Оригинал этого текста в старой орфографии. Ниже предоставлен автоматический перевод текста в новую орфографию. Оригинал можно посмотреть по ссылке: Злой гений. Часть четвертая. Глава IV. (старая орфография)



Предыдущая страницаОглавлениеСледующая страница

IV.

Из друзей и знакомых, которые водились с Гербертом Линлеем в прежние счастливые дни, не более двух-трех поддерживали знакомство с ним теперь, во время его позора. Нечего, конечно, прибавлять, что эти немногие знакомые были мужчины.

Один из таких верных друзей, не изменивших в тяжкие дни испытания, только-что разстался с Гербертом в лондонской гостиннице, где Линлей нанял комнаты для себя и для своей спутницы под именем мистера и мистрисс Герберт. Этот знакомый был поражен переменой, замеченной им в бывшем хозяине Моунт-Морвена. Прежняя полнота Линлея исчезла; он стал так худ, как после болезни; краска здоровья тоже сошла с его лица: оно было бледно и измучено. Он делал усилия, чтобы казаться прежним веселым и беззаботным человеком, но это ни к чему не приводило, и на него жалко было глядеть. "Пожертвовав всем, что делает жизнь спокойной и почтенной, он не получил взамен ничего, ни даже призрака счастия". С таким печальным заключением спускался уходивший гость его с лестницы гостинницы и пошел по улице.

Линлей вернулся к газете, которую он читал, когда приятель пришел к нему.
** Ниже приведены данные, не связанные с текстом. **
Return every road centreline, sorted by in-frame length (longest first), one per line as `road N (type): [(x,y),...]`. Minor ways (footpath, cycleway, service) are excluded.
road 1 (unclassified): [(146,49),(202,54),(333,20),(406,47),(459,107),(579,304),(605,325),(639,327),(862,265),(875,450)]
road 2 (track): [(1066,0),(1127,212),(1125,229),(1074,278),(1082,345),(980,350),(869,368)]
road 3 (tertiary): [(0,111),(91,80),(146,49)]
Строка за строкой следил он за судебным отчетом, который возвещал тысячам читателей, что жена развелась с ним и, по закону, стала опекуншей его ребенка. Слово за словом вникал он с мрачным вниманием в суровые выражения, в каких лорд-президент заклеймил его поведение и поведение Сидни Уэстерфильд. Фраза за фразой прочитал он порицание образа действий несчастной женщины, которую он обещал любить и уважать. Но и этого ему показалось мало. Перевернув страницу, он углубился в передовую статью, комментировавшую судебный процесс и написанную в тоне возвышенного и добродетельного сострадания. В ней вступались за жену и находили, что судья был к ней несправедлив, но в то же самое время утверждали, что нельзя достаточно сильно заклеймить поведете мужа и гувернантки, и что никакая кара, которую готовит им будущее, не будет слишком велика.

Он бросил газету на стол и задумался о том, что прочитал.

Как бы он ни был виноват, но одно несомненно, что он испил чашу горечи до дна. Когда он оглядывался назад, он видел только разбитую, и им самим, жизнь. Если он заглядывал в будущее, то видел пустыню, без всех тех приманок, которые необходимы человеку во цвете лет. Жену и ребенка он безусловно потерял - все равно, как если бы они для него умерли, - и это было делом его жены. Имел ли он право жаловаться? Нет, ни тени права. Как справедливо говорят газеты, он заслужил это.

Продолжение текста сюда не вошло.